Итальянская столица в то время являлась средоточием польских военных, еще недавно сражавшихся под командой Владислава Андерса в составе войск союзников. Это были люди, имевшие за плечами печальный опыт советского плена и ссылки, а потому не питавшие любви к коммунистам. Одним из этих военных был Ежи Клюгер, с которым Войтыла разминулся самую малость – школьный товарищ как раз выехал в Турин, чтобы поступить в политехнический институт. Здесь же, в Риме, с официальным визитом к понтифику находился в тот момент и примас Хлёнд. Пока он вел переговоры с ярым ненавистником коммунизма Пием XII, верный последователь Сталина Болеслав Берут, возглавлявший временный парламент Польши, дал интервью, где обвинил Ватикан в симпатиях к немцам, а церковь – во вмешательстве в дела государства. Приближались выборы в Сейм, которые должны были определить, кому править страной – коммунистам или их противникам, сплотившимся вокруг Польской крестьянской партии Миколайчика. Симпатии епископата к Миколайчику ни для кого не были секретом.

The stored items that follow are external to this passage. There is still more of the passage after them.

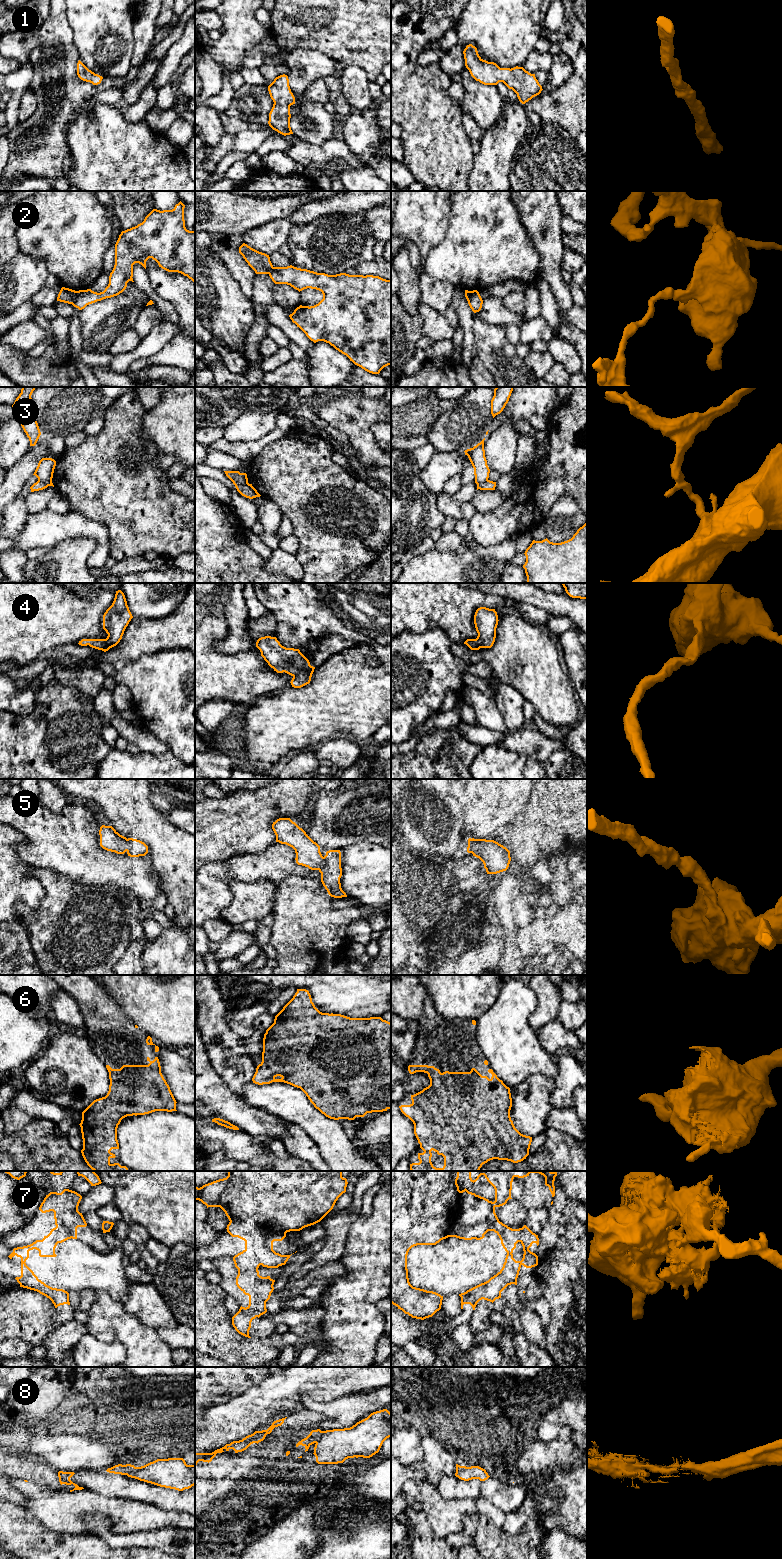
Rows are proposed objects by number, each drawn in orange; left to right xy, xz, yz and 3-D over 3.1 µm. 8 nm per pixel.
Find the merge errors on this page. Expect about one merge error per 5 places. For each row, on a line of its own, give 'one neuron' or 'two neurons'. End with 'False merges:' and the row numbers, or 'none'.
1: one neuron
2: two neurons
3: two neurons
4: one neuron
5: one neuron
6: one neuron
7: two neurons
8: two neurons
False merges: 2, 3, 7, 8

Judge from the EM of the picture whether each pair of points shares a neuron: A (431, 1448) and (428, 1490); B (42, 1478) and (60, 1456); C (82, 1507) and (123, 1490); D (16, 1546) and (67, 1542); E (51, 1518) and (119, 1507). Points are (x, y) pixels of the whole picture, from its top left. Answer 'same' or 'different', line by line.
A: different
B: different
C: different
D: same
E: same

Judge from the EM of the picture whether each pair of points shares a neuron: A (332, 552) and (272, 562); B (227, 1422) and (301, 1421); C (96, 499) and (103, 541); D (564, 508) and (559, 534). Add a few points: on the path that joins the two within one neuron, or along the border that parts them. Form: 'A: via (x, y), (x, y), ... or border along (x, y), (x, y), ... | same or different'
A: border along (295, 555), (304, 572) | different
B: border along (287, 1417), (280, 1425), (265, 1435) | different
C: border along (79, 513), (101, 523), (105, 527), (109, 546) | different
D: via (564, 514), (564, 519), (559, 528) | same

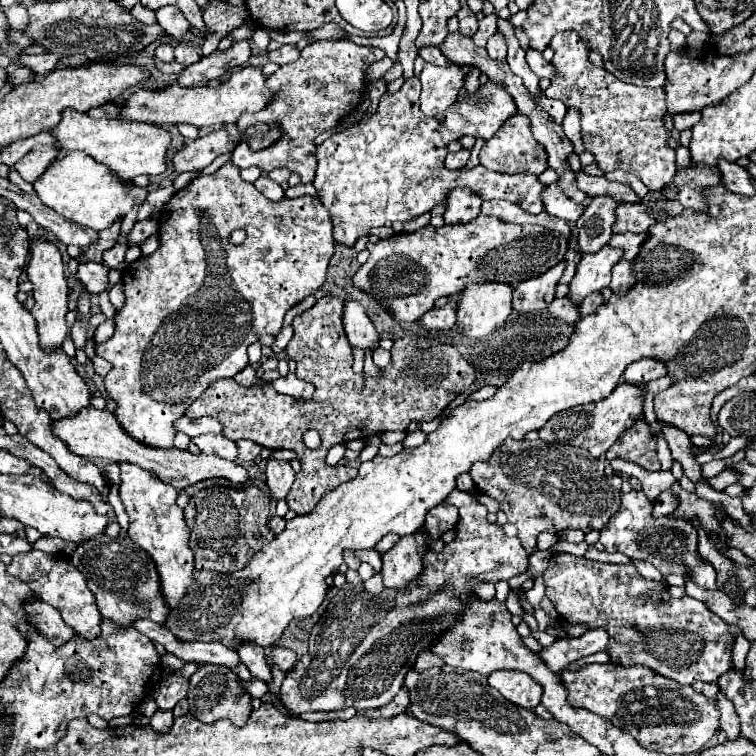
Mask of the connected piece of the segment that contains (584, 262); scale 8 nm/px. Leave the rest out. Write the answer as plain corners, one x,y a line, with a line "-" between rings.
605,245
597,253
585,253
577,265
577,273
571,281
569,299
581,303
585,295
601,291
611,281
613,265
623,257
623,249

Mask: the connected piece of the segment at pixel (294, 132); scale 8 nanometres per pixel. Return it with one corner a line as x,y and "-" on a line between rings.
325,39
305,47
301,51
301,59
279,67
279,71
267,79
269,89
275,93
273,103
269,103
269,107
265,107
265,111
259,111
257,115
243,115
237,123
241,129
245,129
257,121
277,121
283,127
285,135
265,151
249,151
247,143
241,143
231,153
231,163
239,169
259,167
263,173
269,173
275,167
287,167
293,173
299,173
303,183
311,183
317,169
313,139
323,131
335,129
343,117
351,115
351,111
357,109
363,97
361,91
365,87
365,71
371,63
381,61
383,57
383,49
359,47
347,39

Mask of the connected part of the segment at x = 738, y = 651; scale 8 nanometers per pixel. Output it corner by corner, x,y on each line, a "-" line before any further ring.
733,627
733,631
737,633
737,643
733,647
733,665
737,669
745,667
745,659
747,659
747,651
749,651
749,641
737,631
737,627

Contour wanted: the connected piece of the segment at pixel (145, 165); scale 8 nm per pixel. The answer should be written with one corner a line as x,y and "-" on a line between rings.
67,109
63,111
59,125
53,129
53,135
57,137
59,155
67,151
83,151
95,161
113,169
125,181
131,181
137,175
161,175
167,169
171,135
159,125
123,119
93,119
87,113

Хлёнд, возможно, не являл собой образец храбрости, но в личном общении оказался человеком доступным и простым. Войтылу он совершенно очаровал своей доброжелательностью и отсутствием всякой надменности153. Среди тяжких забот примас нашел возможность устроить обоих клириков на жительство в Бельгийскую папскую коллегию, недалеко от старого дворца римских первосвященников и королей, а главное – рядом с церковью святого Андрея, где покоятся мощи Станислава Костки, небесного покровителя министрантов. Когда-то в другом костеле Станислава Костки, на Дембниках, Войтыла познакомился с Тырановским и примкнул к «Живому розарию». Теперь же он мог прикоснуться к останкам этого удивительного юноши, который прожил всего восемнадцать лет, но успел совершить духовный подвиг.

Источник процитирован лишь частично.